But the summer’s events show that the defense of unthreatened freedoms counts for less than an apparently widespread white wish to make more out of their difficulties than other people. This is no longer a culture war, a revolt of stoics against the “culture of complaint,” but something deeper and older that precedes the identity politics movements it aims to subvert. Forty-two years after the Civil Rights Act, white people who still think of themselves predominantly as “white people” want to air their grievances with the aid of a social movement. One half of what passes for American two-party discourse calls now for another rebirth of a nation: the Caucasian States of America, a postmodern ethno-nationalist republic.…But it’s futile to insist on nuances of history and law when we’re speaking the language of “offense.” The mythical heartland Sarah Palin speaks from, or for, is full of these voiceless, downtrodden plain folk who are constantly being offended, for whom there is no end to the offenses, real or imagined, perpetrated against them: the Mexican immigrant speaking his native tongue, the Muslim at his prayers, the black man drinking from a public water fountain (oh wait, that one’s not offensive anymore . . .). One of the more charming stories in Budiansky’s history of Reconstruction concerns a Southern gentleman who wanted a freed slave whipped because he had the temerity to wish him “good morning” without being spoken to first. These offended people see with such dreadful clarity things that don’t exist, and so remake reality to suit their grievances.…While not even Sarah Palin would suggest that we bring back slavery, the ferocity of the right-wing opposition to the disappointingly moderate technocratic policies of this Democratic administration cannot be explained in merely strategic legislative or electoral terms.

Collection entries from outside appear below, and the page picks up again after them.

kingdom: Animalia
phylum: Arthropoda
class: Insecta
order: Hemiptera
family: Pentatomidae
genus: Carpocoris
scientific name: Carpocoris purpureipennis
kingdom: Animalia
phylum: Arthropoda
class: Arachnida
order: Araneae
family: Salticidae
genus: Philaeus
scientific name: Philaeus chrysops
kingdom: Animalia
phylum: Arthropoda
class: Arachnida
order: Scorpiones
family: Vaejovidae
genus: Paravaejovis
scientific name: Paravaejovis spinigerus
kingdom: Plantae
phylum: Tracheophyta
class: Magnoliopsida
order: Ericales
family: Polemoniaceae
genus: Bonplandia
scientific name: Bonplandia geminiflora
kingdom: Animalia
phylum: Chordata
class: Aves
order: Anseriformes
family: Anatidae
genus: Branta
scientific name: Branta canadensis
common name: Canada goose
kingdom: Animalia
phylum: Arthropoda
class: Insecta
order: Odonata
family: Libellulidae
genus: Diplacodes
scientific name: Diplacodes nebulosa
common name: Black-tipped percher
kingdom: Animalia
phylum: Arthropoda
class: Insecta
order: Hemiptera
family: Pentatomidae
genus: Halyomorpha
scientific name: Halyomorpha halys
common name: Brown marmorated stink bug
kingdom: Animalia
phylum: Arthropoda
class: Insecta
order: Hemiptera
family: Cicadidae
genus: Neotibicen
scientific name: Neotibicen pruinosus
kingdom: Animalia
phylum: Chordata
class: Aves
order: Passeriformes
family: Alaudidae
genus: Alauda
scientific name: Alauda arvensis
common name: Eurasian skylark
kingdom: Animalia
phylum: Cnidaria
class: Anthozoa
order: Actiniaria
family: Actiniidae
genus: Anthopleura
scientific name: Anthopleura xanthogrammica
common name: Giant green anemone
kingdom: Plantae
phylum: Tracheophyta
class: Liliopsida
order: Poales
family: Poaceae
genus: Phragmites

It’s about more than winning elections for people like Arizona Senator Jon Kyl, who, as part of a plan to intimidate undocumented immigrants, recently called for the repeal of the 14th Amendment, which granted citizenship to former slaves; it’s about rewriting American history as the travails of a trod-upon Caucasian nation.
Right on cue, here comes Victor Davis Handjob with an extended pout on the topic of persecution, i.e., having to suffer the indignity of being challenged on one’s opinions, advising people on “what to keep quiet about.” Given that I would happily part with a kidney, a lung, and a testicle if only the people I personally know who share his opinions could grant me a few moments of blessed silence each day, rather than thundering indignantly and incessantly like Archie Bunker somehow magically transported atop Mount Sinai, I have to suspect that Vic is employing sarcasm here. Yes, I’m afraid so. I fear he doesn’t actually want his fellows to remain silent at all, but rather to redouble their efforts to pummel their opponents into submission with righteously angry sound waves, invigorated by the tonic of Pseudo-Martyr® energy drinks.
Seriously, though, I’ve never known people who have it so good, yet are so firmly convinced that the entire world is crumbling around them. I would actually welcome the impending Republican midterm victories if I didn’t already know from my experience of the first eight years of this decade that being in control doesn’t make them any less prone to whining about their victimhood; it just makes them have to stretch harder to invent examples, with the additional effort apparently serving to make them even more cantankerous.